C’était le temps de la guerre d’Algérie, le temps de l’insoumission, nous étions engagés dans les mêmes réseaux de soutien, mais si nous avons toujours échangé nos projets éditoriaux, cloisonnement oblige, nous ne parlions jamais de nos activités militantes. Sauf nécessiter, par exemple quand François demande d’organiser une rencontre avec Francis Jeanson à Lausanne, un des objets, « Vérité Pour », la publication clandestine initiée par Francis Jeanson. Vigilant, en raison des menaces courues, François l’était, surveillé, également ; ainsi, cette note de la police lors de l’un de ses passages en Suisse qui précise : « On a pu savoir que l’inconnu pourrait avoir un nom comme ‘Maspero’ ou venir d’une localité de ce nom ».
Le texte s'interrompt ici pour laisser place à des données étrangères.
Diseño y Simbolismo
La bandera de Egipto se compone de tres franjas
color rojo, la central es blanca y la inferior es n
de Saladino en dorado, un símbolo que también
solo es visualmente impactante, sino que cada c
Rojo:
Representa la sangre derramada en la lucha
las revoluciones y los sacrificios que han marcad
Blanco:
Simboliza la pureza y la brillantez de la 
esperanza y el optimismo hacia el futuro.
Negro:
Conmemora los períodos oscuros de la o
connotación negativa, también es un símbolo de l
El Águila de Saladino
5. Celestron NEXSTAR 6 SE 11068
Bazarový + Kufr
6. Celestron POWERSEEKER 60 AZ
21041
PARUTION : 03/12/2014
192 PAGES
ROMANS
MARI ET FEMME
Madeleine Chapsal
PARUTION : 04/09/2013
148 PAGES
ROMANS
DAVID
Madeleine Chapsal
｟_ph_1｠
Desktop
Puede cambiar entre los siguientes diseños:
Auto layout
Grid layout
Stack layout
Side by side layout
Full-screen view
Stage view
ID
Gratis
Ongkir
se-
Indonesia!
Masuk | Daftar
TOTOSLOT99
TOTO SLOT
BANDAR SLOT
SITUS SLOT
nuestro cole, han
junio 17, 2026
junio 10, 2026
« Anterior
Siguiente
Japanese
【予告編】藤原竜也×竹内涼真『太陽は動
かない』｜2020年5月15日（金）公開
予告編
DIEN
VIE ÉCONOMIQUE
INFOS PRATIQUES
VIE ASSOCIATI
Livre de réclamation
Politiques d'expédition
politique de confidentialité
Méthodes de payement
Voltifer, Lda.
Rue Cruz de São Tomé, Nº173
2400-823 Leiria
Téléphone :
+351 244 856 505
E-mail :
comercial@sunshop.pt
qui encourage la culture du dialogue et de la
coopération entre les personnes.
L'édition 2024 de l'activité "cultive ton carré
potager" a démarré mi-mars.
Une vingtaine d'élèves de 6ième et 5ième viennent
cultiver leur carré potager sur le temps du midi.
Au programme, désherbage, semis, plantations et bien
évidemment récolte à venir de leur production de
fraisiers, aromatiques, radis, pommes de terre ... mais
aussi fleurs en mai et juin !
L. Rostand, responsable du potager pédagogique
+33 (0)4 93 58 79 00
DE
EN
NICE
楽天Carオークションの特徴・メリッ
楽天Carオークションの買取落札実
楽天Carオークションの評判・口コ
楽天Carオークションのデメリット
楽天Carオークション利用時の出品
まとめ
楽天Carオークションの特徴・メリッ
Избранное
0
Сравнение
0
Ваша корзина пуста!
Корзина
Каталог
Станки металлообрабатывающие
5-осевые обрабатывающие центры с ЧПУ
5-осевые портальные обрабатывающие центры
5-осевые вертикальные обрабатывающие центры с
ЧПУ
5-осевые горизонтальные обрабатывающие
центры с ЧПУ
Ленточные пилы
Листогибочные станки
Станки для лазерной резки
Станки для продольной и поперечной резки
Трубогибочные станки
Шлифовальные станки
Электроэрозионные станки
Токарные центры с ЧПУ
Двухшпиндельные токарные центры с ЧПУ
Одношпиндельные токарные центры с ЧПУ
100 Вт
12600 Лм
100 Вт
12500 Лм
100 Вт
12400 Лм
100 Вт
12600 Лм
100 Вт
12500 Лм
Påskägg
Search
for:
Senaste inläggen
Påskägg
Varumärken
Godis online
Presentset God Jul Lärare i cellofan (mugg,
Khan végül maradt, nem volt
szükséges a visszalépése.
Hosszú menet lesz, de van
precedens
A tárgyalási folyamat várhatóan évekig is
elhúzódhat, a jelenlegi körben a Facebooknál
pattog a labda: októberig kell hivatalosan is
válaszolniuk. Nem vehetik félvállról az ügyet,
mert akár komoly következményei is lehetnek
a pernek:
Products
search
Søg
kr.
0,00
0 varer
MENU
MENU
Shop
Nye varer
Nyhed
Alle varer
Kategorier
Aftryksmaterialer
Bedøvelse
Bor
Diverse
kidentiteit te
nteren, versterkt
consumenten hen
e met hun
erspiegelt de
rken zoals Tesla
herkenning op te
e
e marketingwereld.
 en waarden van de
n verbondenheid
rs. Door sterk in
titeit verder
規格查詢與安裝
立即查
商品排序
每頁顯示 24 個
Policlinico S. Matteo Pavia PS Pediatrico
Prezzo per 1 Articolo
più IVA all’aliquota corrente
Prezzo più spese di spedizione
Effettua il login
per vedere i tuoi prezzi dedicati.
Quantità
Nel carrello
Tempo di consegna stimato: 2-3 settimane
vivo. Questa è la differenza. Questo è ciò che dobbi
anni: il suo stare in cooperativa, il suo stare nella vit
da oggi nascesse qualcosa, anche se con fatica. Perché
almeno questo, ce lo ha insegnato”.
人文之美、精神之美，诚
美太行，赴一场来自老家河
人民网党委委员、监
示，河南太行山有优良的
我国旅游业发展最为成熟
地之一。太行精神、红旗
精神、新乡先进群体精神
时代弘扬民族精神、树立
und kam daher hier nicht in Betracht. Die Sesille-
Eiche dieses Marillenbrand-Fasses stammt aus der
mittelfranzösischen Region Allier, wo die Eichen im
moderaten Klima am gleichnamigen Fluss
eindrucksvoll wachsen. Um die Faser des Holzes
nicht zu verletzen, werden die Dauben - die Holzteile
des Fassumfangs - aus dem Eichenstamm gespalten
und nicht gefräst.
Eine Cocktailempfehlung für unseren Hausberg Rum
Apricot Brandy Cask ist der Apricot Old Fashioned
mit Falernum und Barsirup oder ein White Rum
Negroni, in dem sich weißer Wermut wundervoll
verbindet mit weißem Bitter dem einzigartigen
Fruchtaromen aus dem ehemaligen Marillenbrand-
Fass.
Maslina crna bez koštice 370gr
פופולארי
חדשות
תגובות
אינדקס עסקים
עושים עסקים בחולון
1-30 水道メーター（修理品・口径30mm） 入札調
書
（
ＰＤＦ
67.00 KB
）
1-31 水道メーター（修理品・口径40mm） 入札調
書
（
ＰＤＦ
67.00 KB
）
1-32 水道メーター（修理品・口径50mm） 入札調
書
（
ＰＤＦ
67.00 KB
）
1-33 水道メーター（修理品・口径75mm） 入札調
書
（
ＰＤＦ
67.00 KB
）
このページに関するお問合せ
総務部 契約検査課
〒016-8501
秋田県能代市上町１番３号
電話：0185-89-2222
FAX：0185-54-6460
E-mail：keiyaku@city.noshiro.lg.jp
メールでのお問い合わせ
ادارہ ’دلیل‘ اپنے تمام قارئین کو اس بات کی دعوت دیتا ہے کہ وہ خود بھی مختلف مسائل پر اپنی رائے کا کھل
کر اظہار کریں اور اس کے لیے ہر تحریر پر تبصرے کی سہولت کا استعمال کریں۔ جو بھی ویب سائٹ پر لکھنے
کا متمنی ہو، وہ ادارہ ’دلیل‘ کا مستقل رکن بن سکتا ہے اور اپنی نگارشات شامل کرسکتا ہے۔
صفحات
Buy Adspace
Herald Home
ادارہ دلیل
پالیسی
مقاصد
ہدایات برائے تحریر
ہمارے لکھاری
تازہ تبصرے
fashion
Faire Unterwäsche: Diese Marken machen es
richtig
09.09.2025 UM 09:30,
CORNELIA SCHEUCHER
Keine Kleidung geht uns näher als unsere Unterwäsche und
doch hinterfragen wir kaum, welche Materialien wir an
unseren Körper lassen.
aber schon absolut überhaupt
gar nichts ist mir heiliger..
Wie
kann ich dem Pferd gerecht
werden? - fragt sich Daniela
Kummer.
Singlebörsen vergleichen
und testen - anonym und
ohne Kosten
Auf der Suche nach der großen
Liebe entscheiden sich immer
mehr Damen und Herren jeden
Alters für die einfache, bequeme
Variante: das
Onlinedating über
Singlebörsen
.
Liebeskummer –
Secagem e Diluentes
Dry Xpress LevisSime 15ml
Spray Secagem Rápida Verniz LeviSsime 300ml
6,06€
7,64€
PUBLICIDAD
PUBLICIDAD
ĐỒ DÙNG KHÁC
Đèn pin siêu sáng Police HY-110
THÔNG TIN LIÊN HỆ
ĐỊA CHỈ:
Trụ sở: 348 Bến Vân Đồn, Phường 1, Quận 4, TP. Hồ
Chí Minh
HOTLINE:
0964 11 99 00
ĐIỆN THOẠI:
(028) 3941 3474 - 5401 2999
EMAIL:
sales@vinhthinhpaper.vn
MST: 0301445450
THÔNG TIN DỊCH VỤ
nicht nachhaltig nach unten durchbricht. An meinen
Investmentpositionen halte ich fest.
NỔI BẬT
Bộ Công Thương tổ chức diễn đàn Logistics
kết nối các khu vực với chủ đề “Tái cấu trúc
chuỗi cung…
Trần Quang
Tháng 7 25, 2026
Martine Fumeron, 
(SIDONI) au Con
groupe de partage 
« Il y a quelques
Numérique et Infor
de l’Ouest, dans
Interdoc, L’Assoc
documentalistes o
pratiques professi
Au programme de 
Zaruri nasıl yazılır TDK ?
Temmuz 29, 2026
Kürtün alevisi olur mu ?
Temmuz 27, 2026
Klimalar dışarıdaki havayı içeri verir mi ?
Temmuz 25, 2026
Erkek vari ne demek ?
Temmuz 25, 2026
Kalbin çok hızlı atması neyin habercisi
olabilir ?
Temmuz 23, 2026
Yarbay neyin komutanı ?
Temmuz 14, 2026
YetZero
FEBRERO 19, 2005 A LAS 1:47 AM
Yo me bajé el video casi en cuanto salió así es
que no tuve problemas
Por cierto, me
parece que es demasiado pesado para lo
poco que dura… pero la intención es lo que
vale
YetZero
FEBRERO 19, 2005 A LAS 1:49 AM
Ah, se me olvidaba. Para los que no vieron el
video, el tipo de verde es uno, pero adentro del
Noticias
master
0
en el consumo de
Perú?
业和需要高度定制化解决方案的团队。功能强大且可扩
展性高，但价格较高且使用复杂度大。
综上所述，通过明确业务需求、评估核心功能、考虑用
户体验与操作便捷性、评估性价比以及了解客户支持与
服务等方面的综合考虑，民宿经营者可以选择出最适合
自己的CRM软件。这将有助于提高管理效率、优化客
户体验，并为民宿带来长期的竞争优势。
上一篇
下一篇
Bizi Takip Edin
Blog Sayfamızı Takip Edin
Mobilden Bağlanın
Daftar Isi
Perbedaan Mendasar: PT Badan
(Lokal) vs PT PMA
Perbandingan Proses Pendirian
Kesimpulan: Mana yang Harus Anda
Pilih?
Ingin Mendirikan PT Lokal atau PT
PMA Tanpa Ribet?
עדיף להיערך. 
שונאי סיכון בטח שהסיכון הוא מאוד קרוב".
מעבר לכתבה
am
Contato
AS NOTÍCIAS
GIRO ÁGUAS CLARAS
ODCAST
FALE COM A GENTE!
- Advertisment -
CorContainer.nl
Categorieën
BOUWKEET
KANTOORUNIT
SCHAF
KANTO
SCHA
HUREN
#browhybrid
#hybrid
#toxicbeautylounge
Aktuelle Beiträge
Édition et militantisme intimement lié, François fait paraître la revue Partisans, expression de la génération algérienne, cette génération à laquelle le tissu social, les institutions, les partis, les médias n’ont pas apporté de réponse à ses questionnements et qui eut pour alternative, choix individuel, mais nullement individualiste : la culpabilité dans la soumission ou l’illégalité dans l’insoumission. Étant interdit de territoire français, je ne pouvais que rarement participer au comité de rédaction. François décide donc d’organiser une réunion à Lausanne. Nous nous retrouvons aux éditions La Cité avec Jean-Philippe Talbo, Gérard Chaliand, Georges Mattei… La réunion peut commencer, les regards se tournent vers François qui nous déclare « Moi, je n’ai rien à dire », éclat de rire général, déplacer une réunion de Paris à Lausanne pour n’avoir rien à dire… Cela n’était en rien une boutade, François nous interpellait : « Qu’avez-vous vous à dire sur Partisans ? » Une mise en responsabilité à laquelle il ne fut, il est vrai, pas toujours répondu.
Les époques ne se ressemblent pas, ces années furent un moment d’intenses confrontations, comme elles le sont dans un tout autre contexte aujourd’hui ; mais s’il est une distinction à faire, actuellement nous sommes annihilés par la confusion des idées, le morcellement des pensées, la dissolution des projets, les protubérances de l’individualisme, alors on l’était par le carcan des dogmatismes, les codes des certitudes. Contre cela, le sens donné à son projet éditorial, ce gisement que représente le catalogue des éditions et ce lieu unique de diffusion militante que fut la Joie de Lire l’attestent, la contribution de François Maspero fut grande à ouvrir et libérer le champ dans lequel était enfermé le débat idéologique, politique, sociétal. Il se mit pour cela totalement en question, ce qui lui valut certes prodigalité de reconnaissances, mais aussi, plus encore, de profondes meurtrissures qui n’ont cessé de l’accompagner.
Le travail du traducteur, la place de l’écrivain, le rôle de l’éditeur sont rappelés ce soir ; concernant l’éditeur, je citerai à nouveau François : « Qui dit profession, entend aussi carrière, ce n’était pas notre propos. »
[1] Postface à Livre et militantisme, La Cité Éditeur 1958-1967, Editions d’En-Bas, Lausane, 2007.